I am a working mom and these are my confessions.
My first week back at work was rough. Ha! Understatement of the year. It was beyond rough. I didn’t wear any makeup. Not because I didn’t want to,
but because I couldn’t. Not one day went by that I didn’t cry. That I didn’t feel like a piece of myself was missing. That I didn’t feel guilty for leaving my child with strangers in a strange place in the middle of Hollywood.
Adelaide can be a bit of a diva. But over the last 6 months I’ve learned how to “handle” her. Like her mama, she doesn’t like schedules. She wants to eat when she’s hungry, sleep when she’s tired, and be changed the moment her diaper is soiled. Can you blame her? I would want the same thing. Daycare makes that hard. There are so many other kids they have to care for that Adelaide isn’t getting the one on one attention she needs. They have been trying to force a schedule that she doesn’t want, and so she refuses to eat. She doesn’t sleep as long as she does at home either. And it crushes me!
I’m mad at myself for living in a world where I have to work to survive. But I also feel an enormous amount of guilt for loving my job and be excited about what I do.
For now, I guess I just have to live with the guilt, sadness and feeling of loss. I hear it gets easier. At this point in time, I’m not convinced.
I am a working mom, and these are my week one confessions.
I was in the shower the other night, winding down from my day with the baby. This is my one time each day to relax; to meditate and reflect. And yet I found myself having a panic attack.
I am currently on maternity leave from work. I got my 6 weeks of disability at 50% of my salary after Adelaide was born. Since then, I’ve been on unpaid leave because my employer, like most across the nation, does not offer any form of paid maternity leave to bond with your new child. Knowing this, my husband and I saved up money during my pregnancy so that I could take a full 6 months to be with my baby and nurse her exclusively. But only for 6 months. (In a perfect world, I would wait until she was 1)

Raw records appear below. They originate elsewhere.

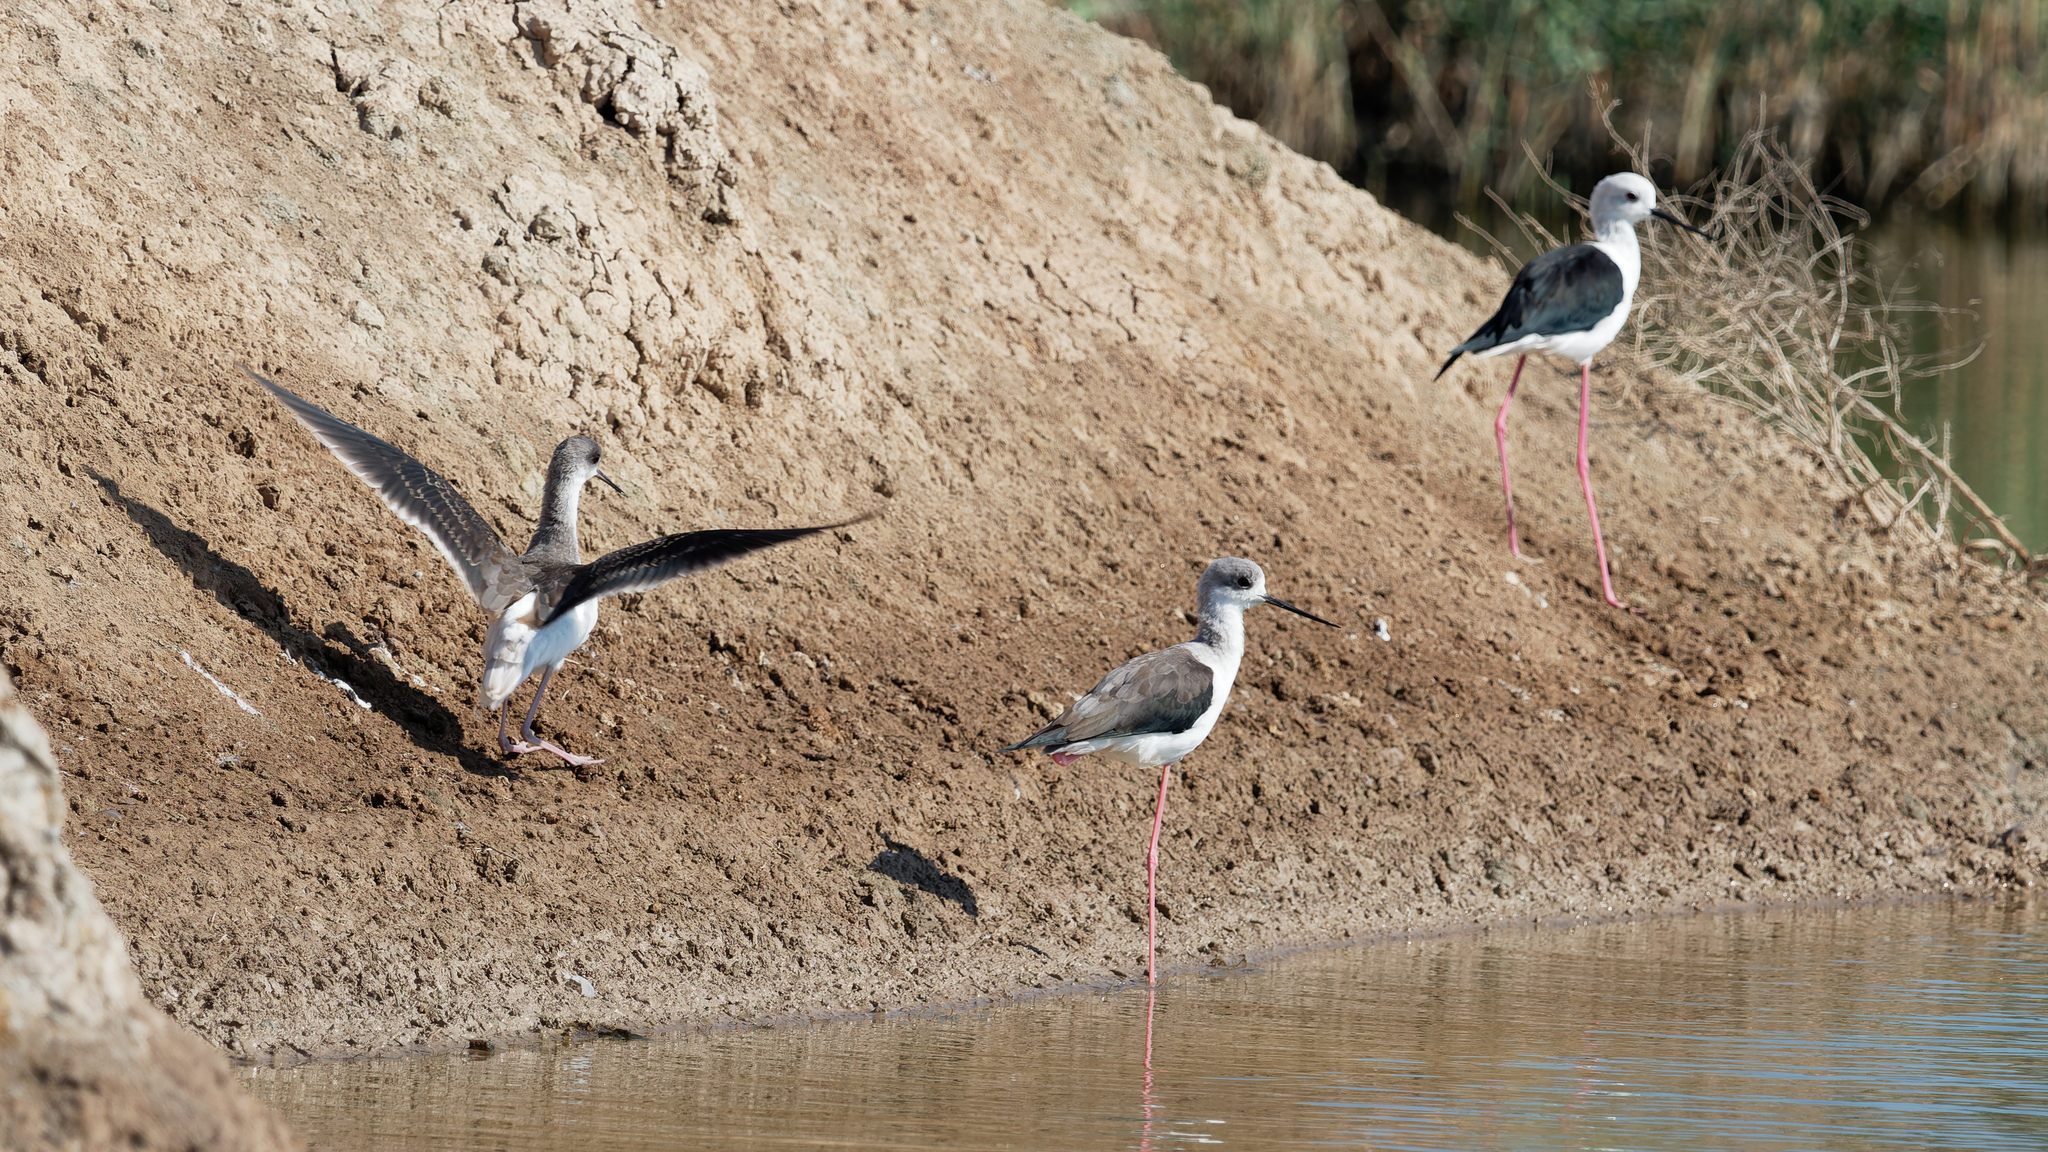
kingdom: Animalia
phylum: Chordata
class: Aves
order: Charadriiformes
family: Recurvirostridae
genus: Himantopus
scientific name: Himantopus himantopus
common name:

So, while in the shower the other night, I thought about going back to work on August 3. About leaving my baby girl with strangers at her daycare. About the feelings of abandonment she will feel not having mommy with her all day. And the bonds she will forge with her new caregivers as a result. Even as I sit here typing this, Adelaide feeding on my breast, I feel the tightening in my throat. The pit in my stomach. The tension in my chest. The start of what will become a panic attack if I allow it to progress to that.
You see, I am overwhelmed with emotion at the thought of returning to work. I love my job. I have one of the best jobs in the world. I work with amazing people. And my bosses are my mentors. I both look forward to and dread my first day back. I am shaking at the thought; both the excitement and the guilt.
I still don’t know how I am going to make it through that day. I know I will. Other mom’s have done it. And when their babies were much younger. I just never thought I would have to deal with the guilt and dread of being a working mama.